Our first year of marriage was the foundation that has given us ten years together.

The first few months with AJ broke down the coldness in my heart and gave me the chance to love my son in a way I had never imagined.

The year that nearly tore our life into pieces was the year that taught us what was most important – each other.

Across the ocean, the words echoed in my heart. The walls I so dutifully built over many years started to fracture, light streaming through the splinters. While I may have felt that my mind was bound and smothered, it was only by the chains of my own perception. Like a sandcastle being taken out with the tide this once strong and steadfast perception was being swept away in submission.

The choices I had made do define me. Yet, they also are an opportunity to keep redefining myself. I embraced these choices. Let them wash over me. Realising the only challenge I ever face is to be open to my vulnerability and humble enough to seek my own forgiveness. For it is only through this forgiveness that I can hope for a new perception and the chance to move forward.

Far across into the horizon, the hues of blue and green diffused so that sky and sea seemed like one. I had found my sense of lightness. In a whisper I vowed to always try and live through the voice of my heart. As I cast this promise to the ocean, challenge was set free to the wind.

“Challenge” was first published on Kidspot. It was my third  post as a finalist in the Personal and Parenting category of the Voices of 2014 competition. You can view the post here.

  • Loree

    Beautiful words and images. There is nothing more liberating than casting your fears and insecurities into the ocean. It heals all.

  • Renee at Mummy, Wife, Me

    Just like Loree said below, beautiful words and beautiful images. I love how you weave your images into your post to help tell your story. I’m so glad you’re in a good place right now.

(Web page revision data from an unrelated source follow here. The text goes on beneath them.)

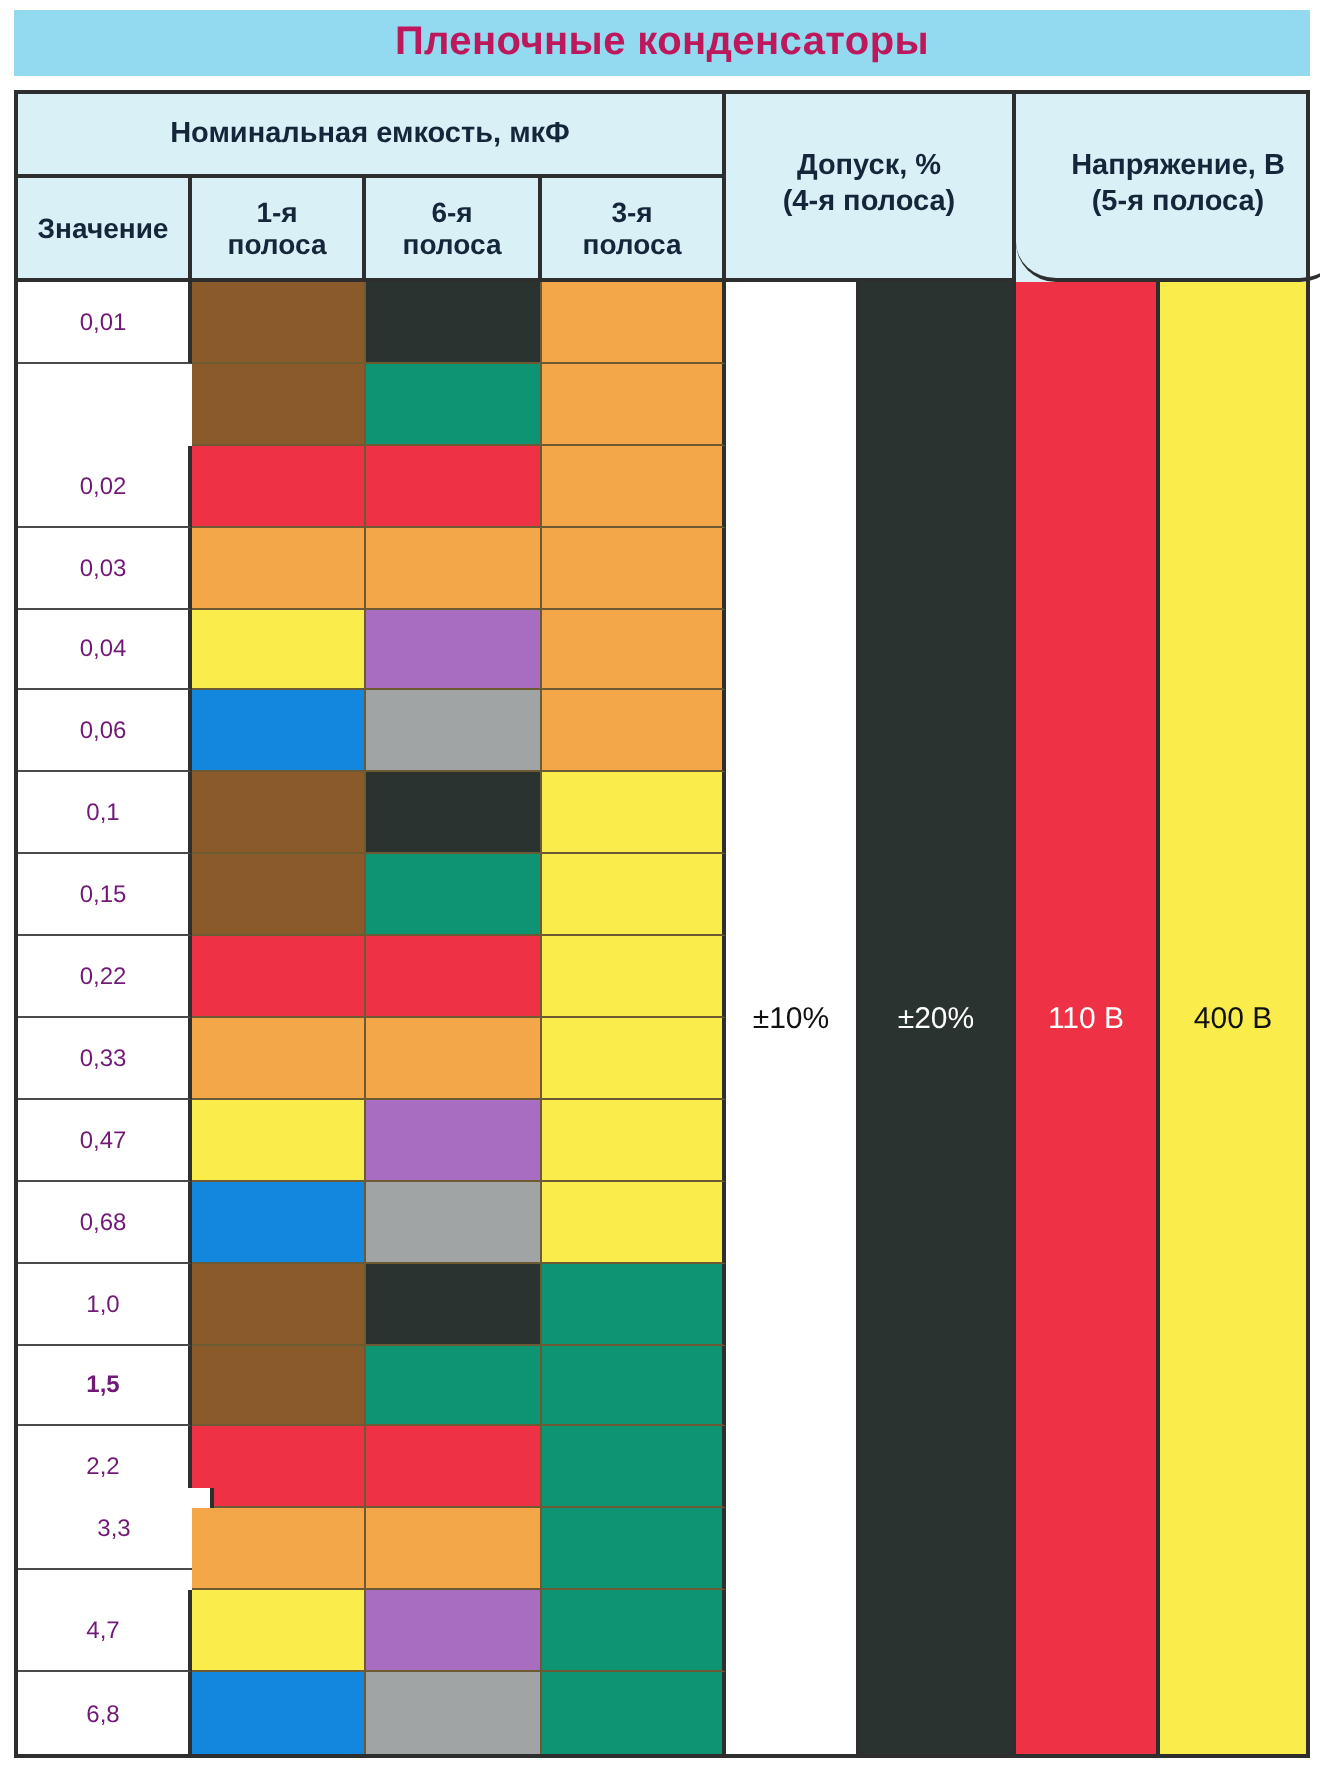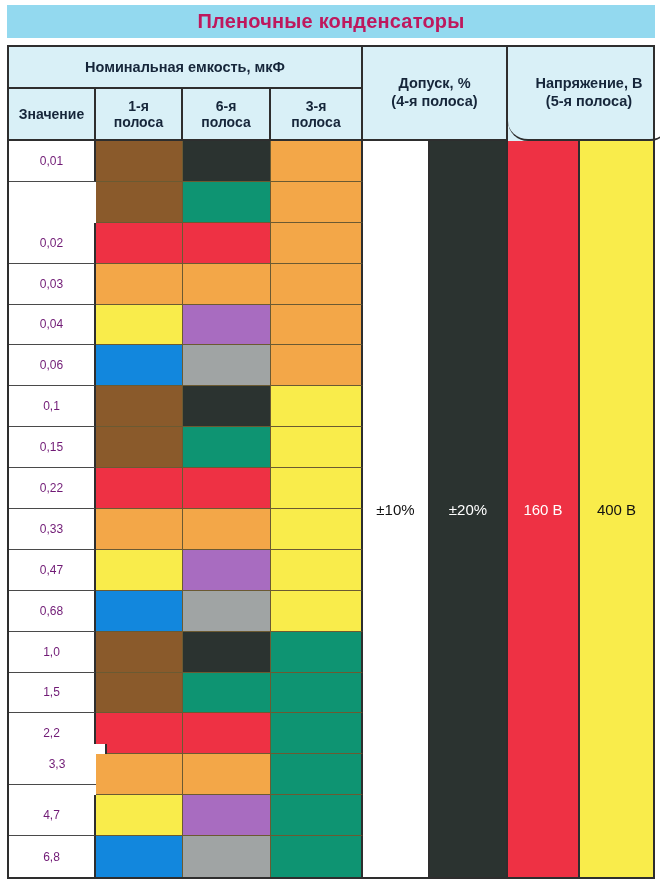--- a/index.html
+++ b/index.html
@@ -222,21 +222,21 @@
         </div>
         <div class="swatch " style="left: 87px; top: 449.778px; width: 87px; height: 40.8889px; background: rgb(18, 135, 221);"></div>
         <div class="swatch " style="left: 174px; top: 449.778px; width: 88px; height: 40.8889px; background: rgb(160, 164, 164);"></div>
         <div class="swatch col3" style="left: 262px; top: 449.778px; width: 92px; height: 40.8889px; background: rgb(249, 236, 75);"></div>
         <div class="vcell" style="left: 0px; top: 490.667px; width: 87px; height: 40.8889px;">
           <span>1,0</span>
         </div>
         <div class="swatch " style="left: 87px; top: 490.667px; width: 87px; height: 40.8889px; background: rgb(138, 90, 43);"></div>
         <div class="swatch " style="left: 174px; top: 490.667px; width: 88px; height: 40.8889px; background: rgb(43, 51, 48);"></div>
         <div class="swatch col3" style="left: 262px; top: 490.667px; width: 92px; height: 40.8889px; background: rgb(14, 148, 114);"></div>
-        <div class="vcell" style="left: 0px; top: 531.556px; width: 87px; height: 40.8889px;">
+        <div class="vcell" style="left: 0px; top: 531.556px; width: 87px; height: 40.8889px; font-weight: bold;">
           <span>1,5</span>
         </div>
         <div class="swatch " style="left: 87px; top: 531.556px; width: 87px; height: 40.8889px; background: rgb(138, 90, 43);"></div>
         <div class="swatch " style="left: 174px; top: 531.556px; width: 88px; height: 40.8889px; background: rgb(14, 148, 114);"></div>
         <div class="swatch col3" style="left: 262px; top: 531.556px; width: 92px; height: 40.8889px; background: rgb(14, 148, 114);"></div>
         <div class="vcell" style="left: 0px; top: 572.444px; width: 87px; height: 40.8889px;">
           <span>2,2</span>
         </div>
         <div class="swatch " style="left: 87px; top: 572.444px; width: 87px; height: 40.8889px; background: rgb(238, 49, 68);"></div>
         <div class="swatch " style="left: 174px; top: 572.444px; width: 88px; height: 40.8889px; background: rgb(238, 49, 68);"></div>
@@ -261,19 +261,19 @@
         <div class="swatch col3 lastrow" style="left: 262px; top: 695.111px; width: 92px; height: 40.8889px; background: rgb(14, 148, 114);"></div>
       </div>
 
   <div class="bar sep-right" style="left: 354px; width: 67px; background: rgb(255, 255, 255);">
         <span style="color: rgb(17, 17, 17);">±10%</span>
       </div>
       <div class="bar sep-right" style="left: 421px; width: 78px; background: rgb(43, 51, 48);">
         <span style="color: rgb(255, 255, 255);">±20%</span>
       </div>
       <div class="bar sep-right" style="left: 499px; width: 72px; background: rgb(238, 49, 68);">
-        <span style="color: rgb(255, 255, 255);">160 В</span>
+        <span style="color: rgb(255, 255, 255);">110 В</span>
       </div>
       <div class="bar" style="left: 571px; width: 73px; background: rgb(249, 236, 75);">
         <span style="color: rgb(17, 17, 17);">400 В</span>
       </div>
     </div>
 </div>
 
 </body></html>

The ocean is my special place too. It can work wonders xx

  • LydiaCLee

    Really lovely, and great way to not have regrets…

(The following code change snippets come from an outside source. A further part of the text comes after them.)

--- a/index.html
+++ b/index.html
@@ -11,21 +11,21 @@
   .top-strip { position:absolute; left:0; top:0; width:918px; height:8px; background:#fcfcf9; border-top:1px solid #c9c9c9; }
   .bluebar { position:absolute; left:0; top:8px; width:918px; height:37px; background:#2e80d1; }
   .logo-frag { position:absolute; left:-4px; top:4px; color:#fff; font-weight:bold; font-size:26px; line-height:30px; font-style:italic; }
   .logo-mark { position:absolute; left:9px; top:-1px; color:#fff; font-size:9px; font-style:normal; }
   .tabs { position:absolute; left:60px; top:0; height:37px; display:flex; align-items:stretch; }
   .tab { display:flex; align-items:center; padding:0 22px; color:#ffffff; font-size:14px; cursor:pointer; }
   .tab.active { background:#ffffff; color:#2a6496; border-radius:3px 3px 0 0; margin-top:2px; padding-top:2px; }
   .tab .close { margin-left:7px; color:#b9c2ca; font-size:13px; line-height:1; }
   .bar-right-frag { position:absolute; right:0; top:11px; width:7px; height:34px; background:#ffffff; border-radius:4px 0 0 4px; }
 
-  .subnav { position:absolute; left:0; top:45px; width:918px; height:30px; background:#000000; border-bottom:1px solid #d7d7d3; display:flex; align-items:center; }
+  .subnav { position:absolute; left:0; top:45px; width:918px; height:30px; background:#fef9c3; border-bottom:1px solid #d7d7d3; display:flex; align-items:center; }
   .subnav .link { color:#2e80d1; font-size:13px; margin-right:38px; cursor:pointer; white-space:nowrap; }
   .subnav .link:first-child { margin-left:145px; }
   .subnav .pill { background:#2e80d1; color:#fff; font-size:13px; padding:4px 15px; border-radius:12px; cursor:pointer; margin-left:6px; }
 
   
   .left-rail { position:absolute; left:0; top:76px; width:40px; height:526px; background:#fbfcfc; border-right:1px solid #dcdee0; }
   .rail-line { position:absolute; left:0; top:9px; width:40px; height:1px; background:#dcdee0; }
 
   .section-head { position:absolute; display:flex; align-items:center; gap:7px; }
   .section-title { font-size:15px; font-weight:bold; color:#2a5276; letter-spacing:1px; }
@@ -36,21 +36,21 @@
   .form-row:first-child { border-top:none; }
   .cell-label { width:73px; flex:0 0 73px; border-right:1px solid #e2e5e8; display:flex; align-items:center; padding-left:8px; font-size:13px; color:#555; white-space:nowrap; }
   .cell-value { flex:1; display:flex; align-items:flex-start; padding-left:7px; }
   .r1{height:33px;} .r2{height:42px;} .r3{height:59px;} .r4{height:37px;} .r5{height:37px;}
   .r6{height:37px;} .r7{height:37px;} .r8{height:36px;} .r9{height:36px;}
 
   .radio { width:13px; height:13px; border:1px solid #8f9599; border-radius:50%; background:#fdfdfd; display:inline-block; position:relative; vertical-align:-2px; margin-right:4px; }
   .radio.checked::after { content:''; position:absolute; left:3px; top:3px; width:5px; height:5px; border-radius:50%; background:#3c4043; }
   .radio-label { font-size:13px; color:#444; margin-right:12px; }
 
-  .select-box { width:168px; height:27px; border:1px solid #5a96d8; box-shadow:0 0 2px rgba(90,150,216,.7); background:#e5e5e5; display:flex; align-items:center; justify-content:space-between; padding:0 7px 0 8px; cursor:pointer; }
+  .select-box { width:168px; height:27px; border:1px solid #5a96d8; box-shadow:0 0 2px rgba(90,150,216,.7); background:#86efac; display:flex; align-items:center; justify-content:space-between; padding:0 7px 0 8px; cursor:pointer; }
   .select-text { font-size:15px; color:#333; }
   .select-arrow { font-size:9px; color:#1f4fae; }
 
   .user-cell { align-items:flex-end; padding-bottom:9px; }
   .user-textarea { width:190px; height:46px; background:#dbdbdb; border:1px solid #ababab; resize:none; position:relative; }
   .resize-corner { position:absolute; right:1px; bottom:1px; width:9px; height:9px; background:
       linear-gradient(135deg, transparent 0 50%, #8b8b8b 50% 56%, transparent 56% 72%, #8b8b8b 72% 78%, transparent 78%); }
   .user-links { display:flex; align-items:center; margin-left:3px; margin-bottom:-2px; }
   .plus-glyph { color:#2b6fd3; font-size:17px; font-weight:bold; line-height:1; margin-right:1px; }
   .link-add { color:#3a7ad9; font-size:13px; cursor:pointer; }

  • Life is like a road map, we know where we want to go, but often we take the long way to get there. But it is the journey that makes us who we are. x

  • Beautiful images to compliment a beautiful post. Getting through a tough year is very defining, and as lovely as family life can be, it can also face us with the greatest challenges. x

  • Sooo beautiful, I had to read this twice. You are so strong and so beautiful inside and out. xx

  • CJ Smiles

    Just beautiful, it made me smile.

  • Beautiful as always Josefa, and I loved the yellow throughout. Who took your photos for you? They’ve done a beautiful job.

    • Hubby and I spent the morning at the beach that day and he was my photographer – absolutely love the images he has captured. Makes this post even more special to me

  • Such a symbolic thing isn’t it releasing things into the sky! Love the yellow, it’s so you. Precious words lovely x

  • TeganMC

    The ocean really is a great place to help center ourselves again. Beautiful words as always xx

  • Such beautiful heartfelt words + pictures…thank you lovely xox

  • Kaz @ MeltingMoments

    This gave me goosebumps. So beautifully written. The ocean is my safe place too.

  • THe pictures and words weave together to create a story. Magic.

  • Beautiful words and images. There is no better place to reset yourself than by the ocean x

  • I love the yellow!

  • Lovely photos… and themes of forgiveness and and renewal resonate here.

  • This is such a wonderful post. It resonates with me so much.